There has been a surge in coronavirus infections in South Africa, which currently stands at 264 184 – putting the country in the top 10 worldwide, eclipsing even Italy (242 827), which has been one of the hardest hit.
While South Africa’s death rate of 3 971 is still comparatively low compared to countries with similar infection rates – in Italy, nearly 35 000 people died – local hospitals are taking strain.
News24 reported this week that all government hospitals in Gauteng have reached maximum bed capacity, while in the Eastern Cape hospitals have also been struggling to cope with an influx of patients.
The situation has been worsened by a spike in the number of alcohol-related trauma cases since the ban on alcohol sales was lifted on 1 June. Mkhize reported a 40% to 50% increase in trauma cases.
“When there was a lockdown, it was quite clear that casualty departments did not have a lot of pressure,” Mkhize said. “We have now been receiving in this hospital, and many other hospitals, lots of complaints about that fact that the alcohol-related trauma is causing a lot of pressure.”
News24 previously reported that in recent weeks, Western Cape Premier Alan Winde, Gauteng Premier David Makhura and Eastern Cape Premier Oscar Mabuyane have also spoken about the impact of alcohol-related cases on hospitals.
But the alcohol industry has cautioned government against further restrictions to sales.
In a statement – supported by the South African Liquor Brandowners’ Association (SALBA), the Beer Association of South Africa (BASA), VinPro, Liquor Traders Association of South Africa (LTASA) and the Liquor Traders Council of South Africa (LTCSA) – the industry warned that a further ban on sales would affect the income of up to one million people.
“After an initial liquor stock-up that lasted two weeks, liquor sales have started slowing recently and the share of spend has dropped to below what it was last year,” the industry said in a statement.
It also warned of increased contagion due to panic buying.
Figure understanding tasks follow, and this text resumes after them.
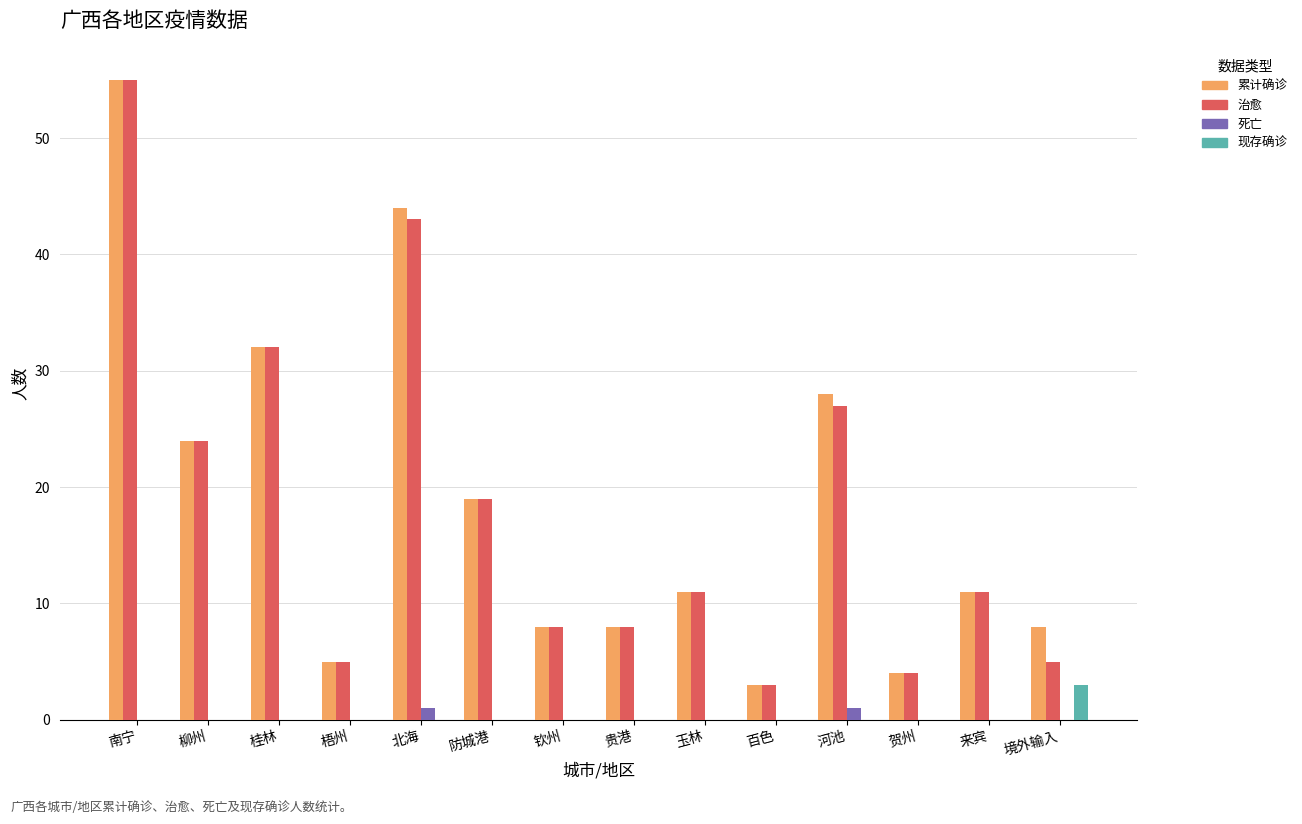

Read the 治愈 value at 北海.

43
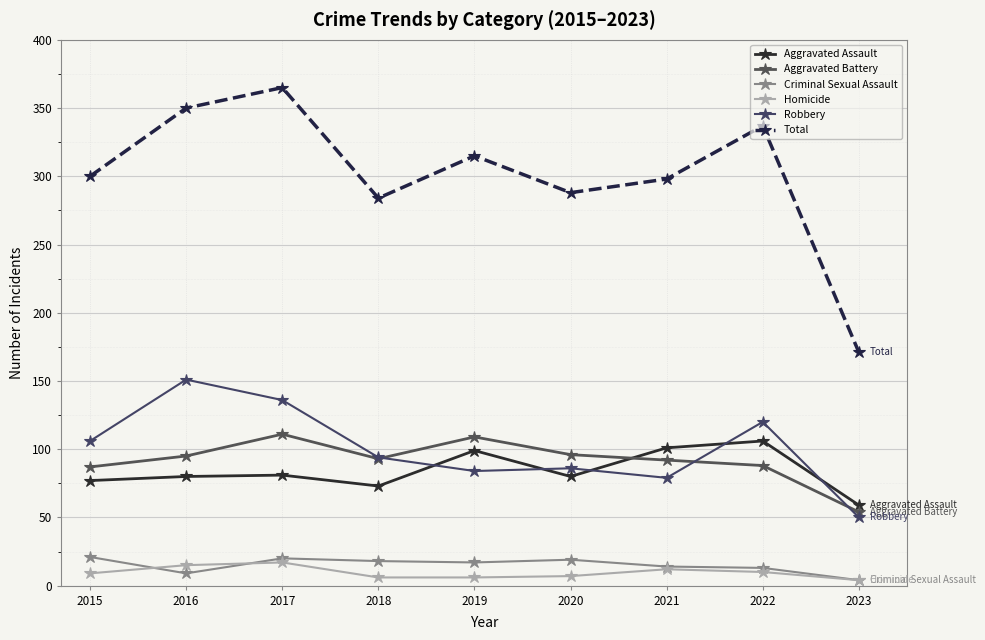

Which series has the largest total across all categories?

Total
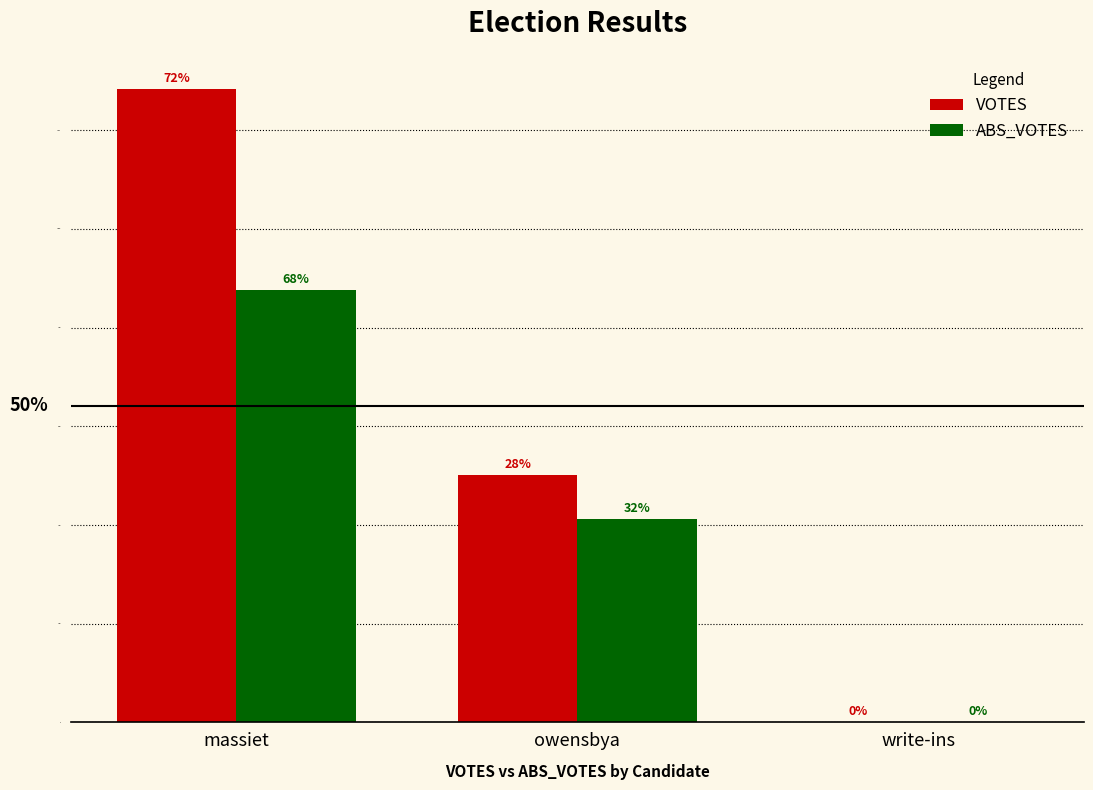

Are the bars grouped side by side (vs. stacked)?

Yes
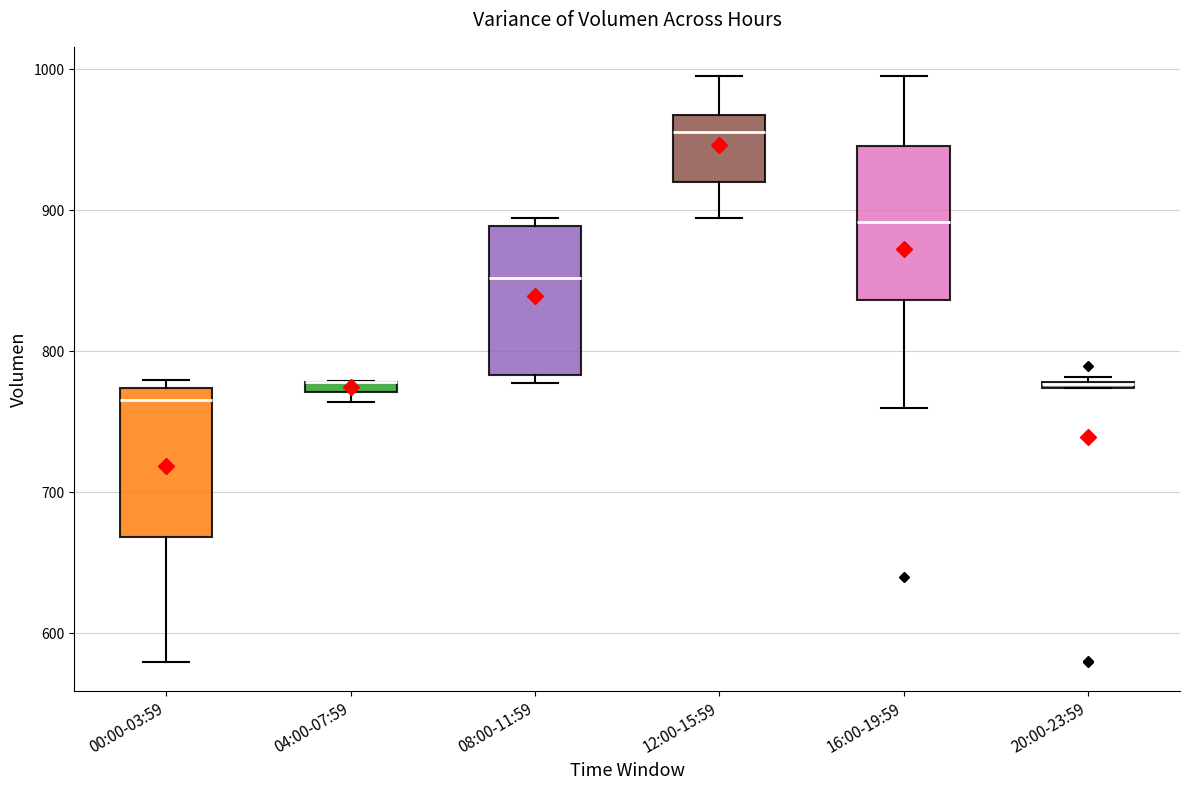

Where is the lower edge of the box for 04:00-07:59 on the y-axis? The values are not printed on the chart, so give them approximately, as read against the axis.

770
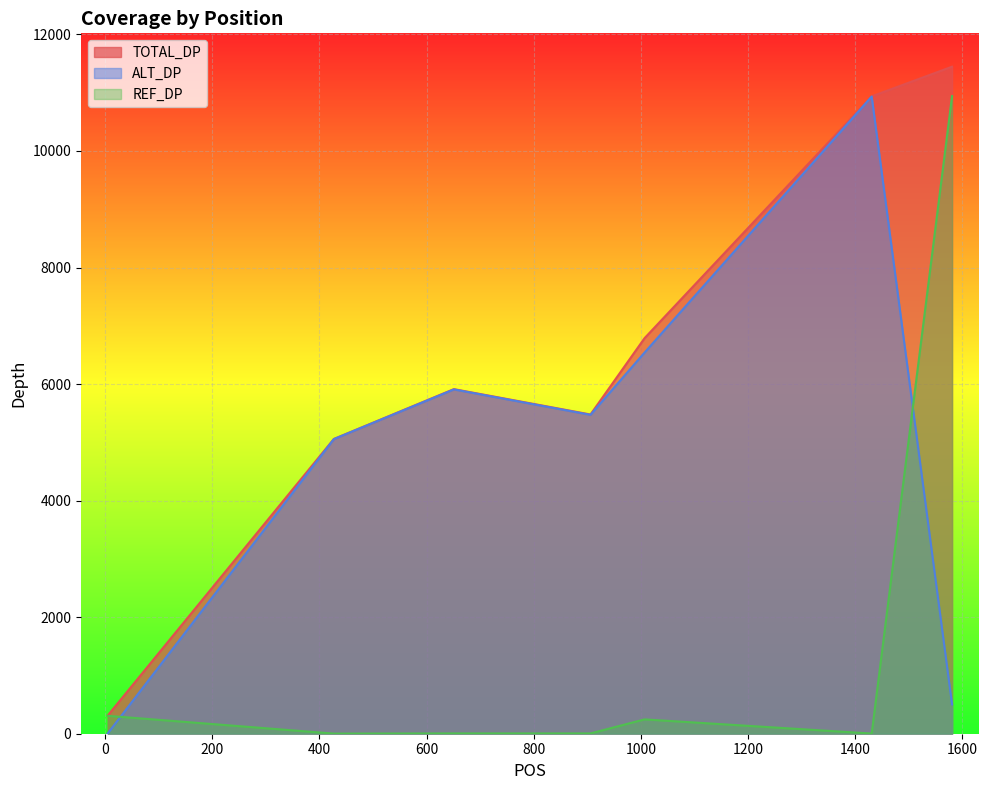

Reading left to right, extract all data points from this chart.

ALT_DP: 7	5056	5908	5472	6541	10934	504
REF_DP: 307	2	5	5	246	3	10942
TOTAL_DP: 314	5058	5913	5478	6788	10937	11446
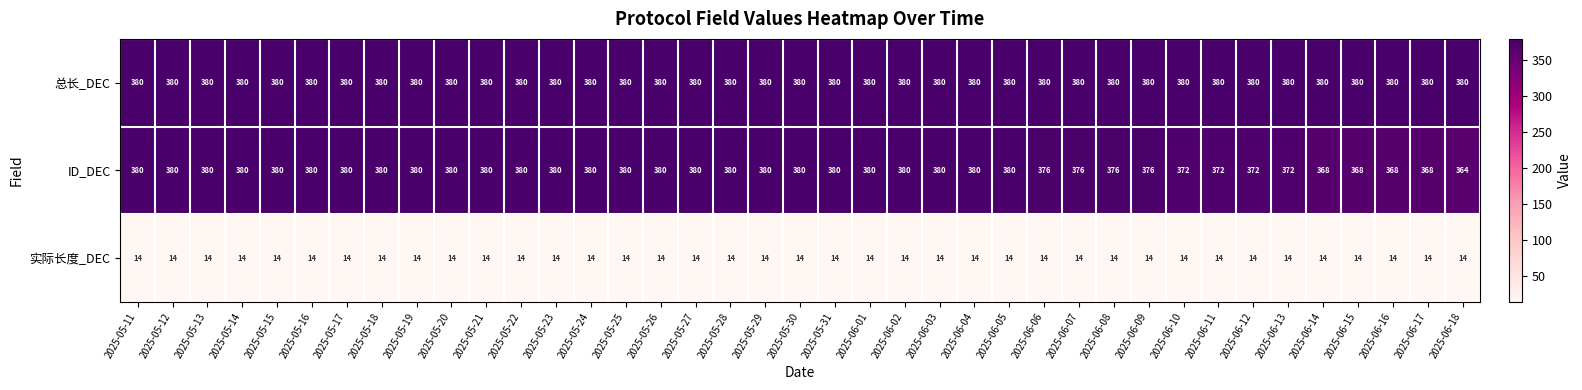

At 2025-06-15, list the series in order from smallest to largest.

实际长度_DEC, ID_DEC, 总长_DEC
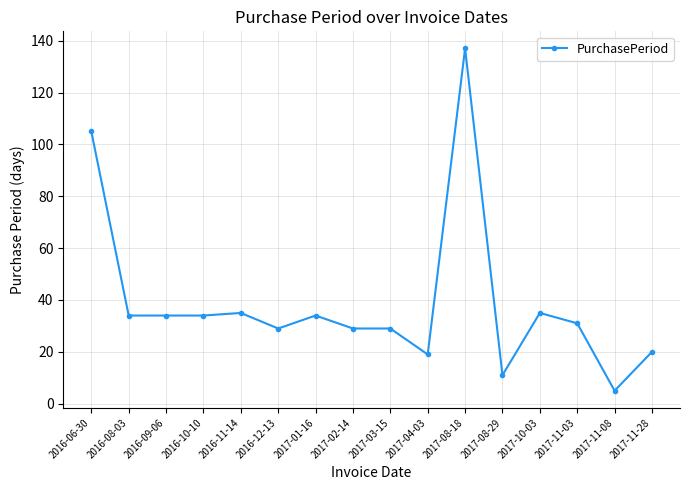

Which category has the lowest value across all series?

2017-11-08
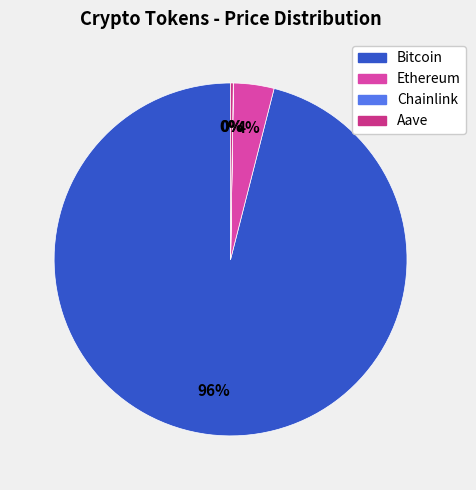

True or false: Ethereum accounts for 4% of the total.

True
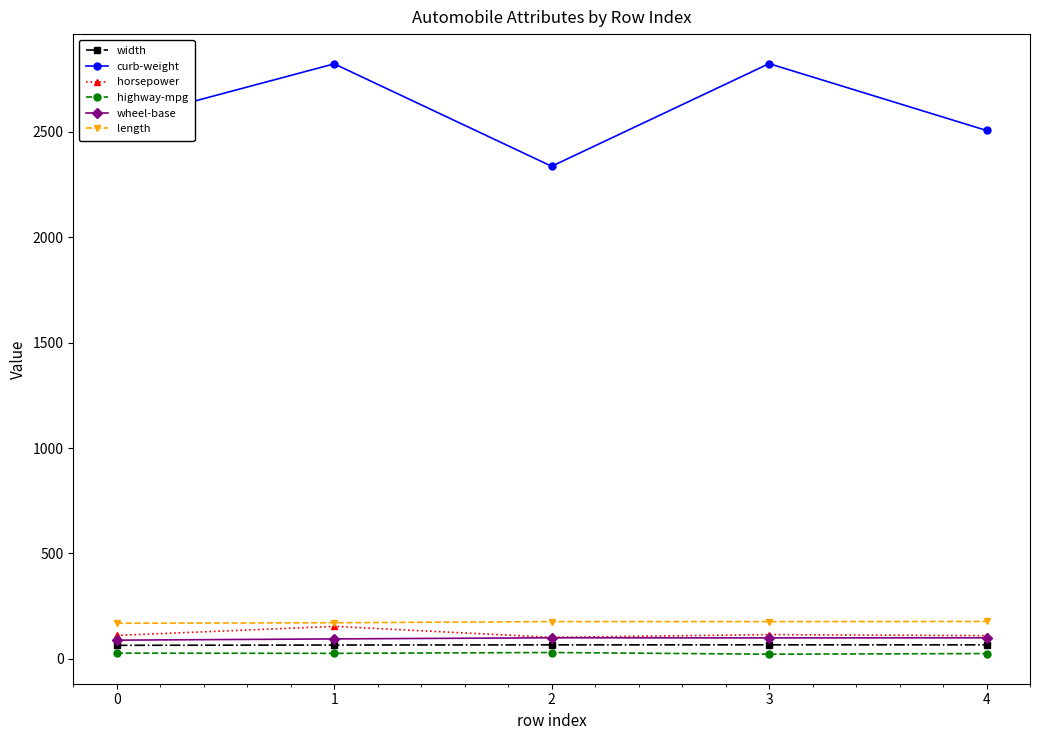

In horsepower, how many points are lower than both neighbors (excluding endpoints)?

1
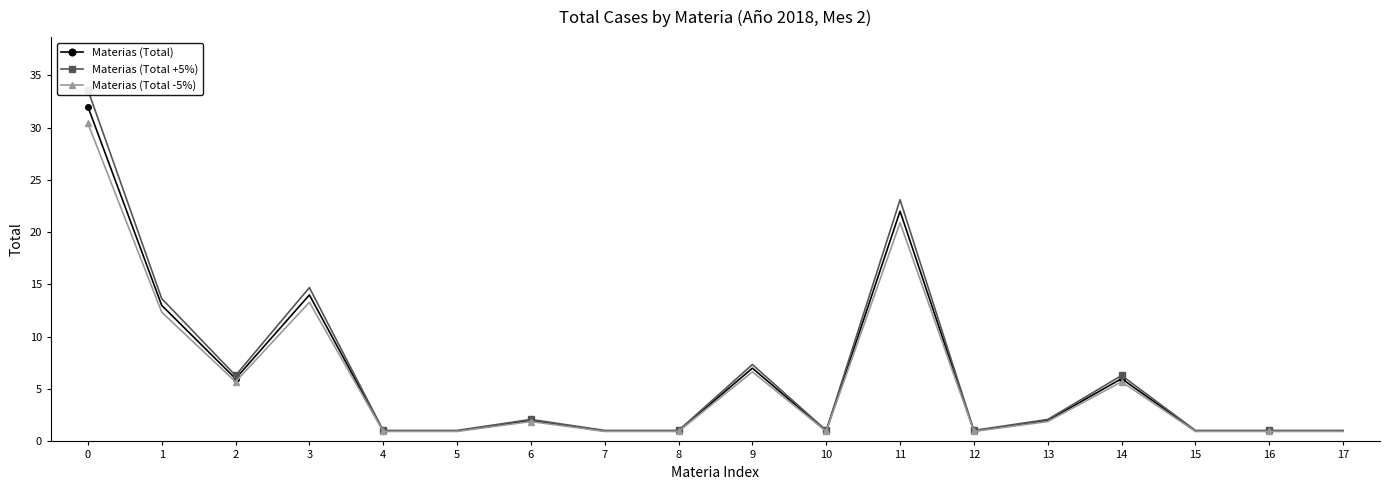

In Materias (Total +5%), how many points are lower than both neighbors (excluding endpoints)?

3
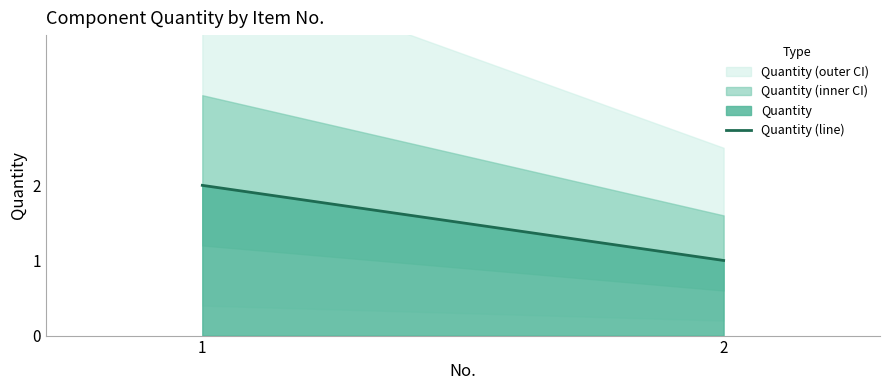

Reading left to right, what are all the values shown in this chart?

1=2	2=1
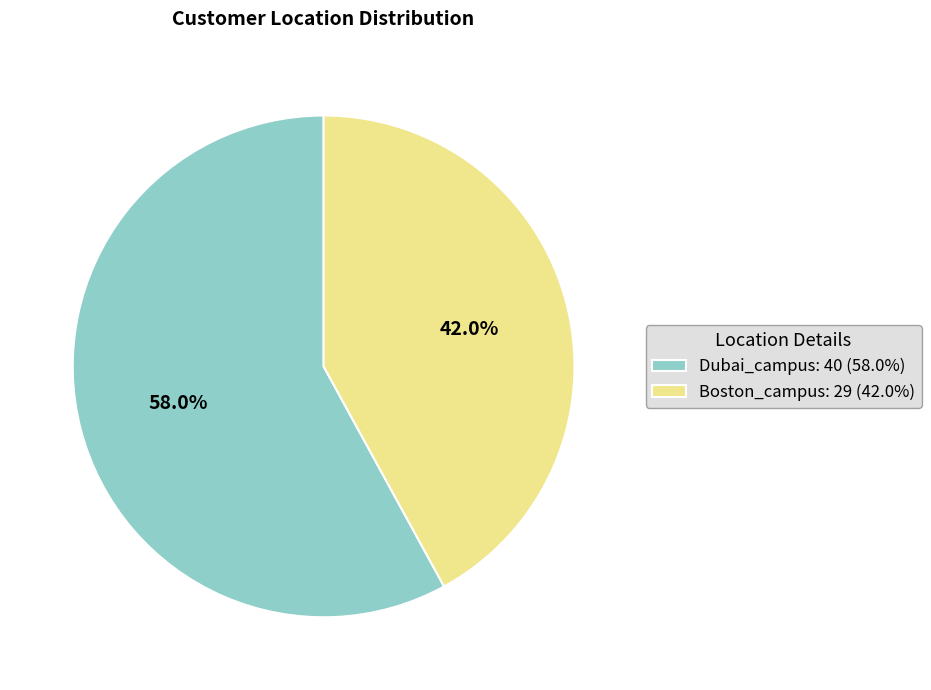

Does any single category account for the majority?

Yes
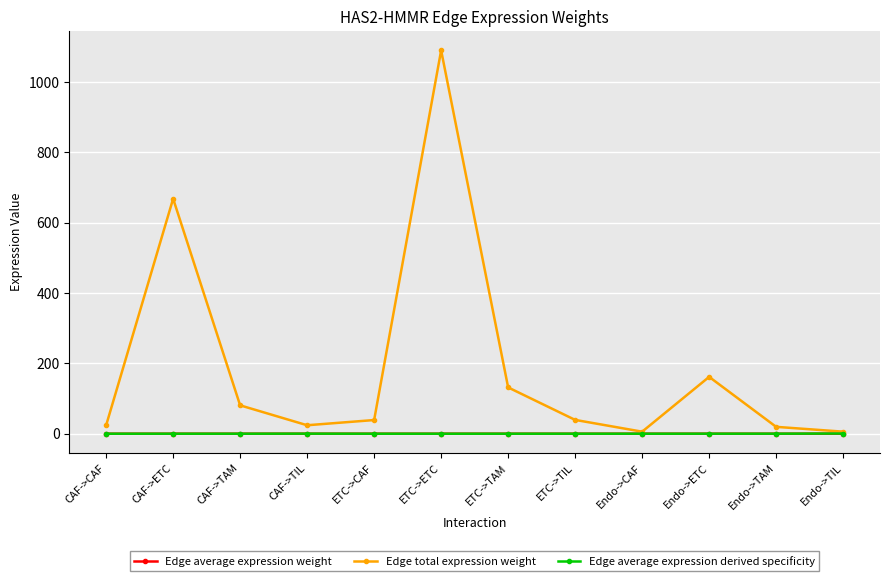

True or false: Edge total expression weight has a value of 229.0 at Endo->ETC.

False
SALBA CEO Kurt Moore said that: “As an industry we are deeply concerned about the surge of Covid-19 infections, however, any additional restriction on sales, including an outright ban, shorter trading hours or further restrictions on trading, would likely increase panic buying and overcrowding at retail outlets, which would increase the risk of transmission of the virus.”
Under Level 3, consumers can buy alcohol products from Monday to Thursday between 09:00 and 17:00.
Other issues that Ramaphosa may address on Sunday night could include confusion over leisure travel. The presidency shared social posts on Friday evening that appeared to announce that hotels, lodges and guest houses can accommodate leisure tourists – and not only business travellers.
To the disappointment of hotels, these were soon deleted, after the presidency said the posts were made in error, and that accommodation should not be open for leisure travel yet.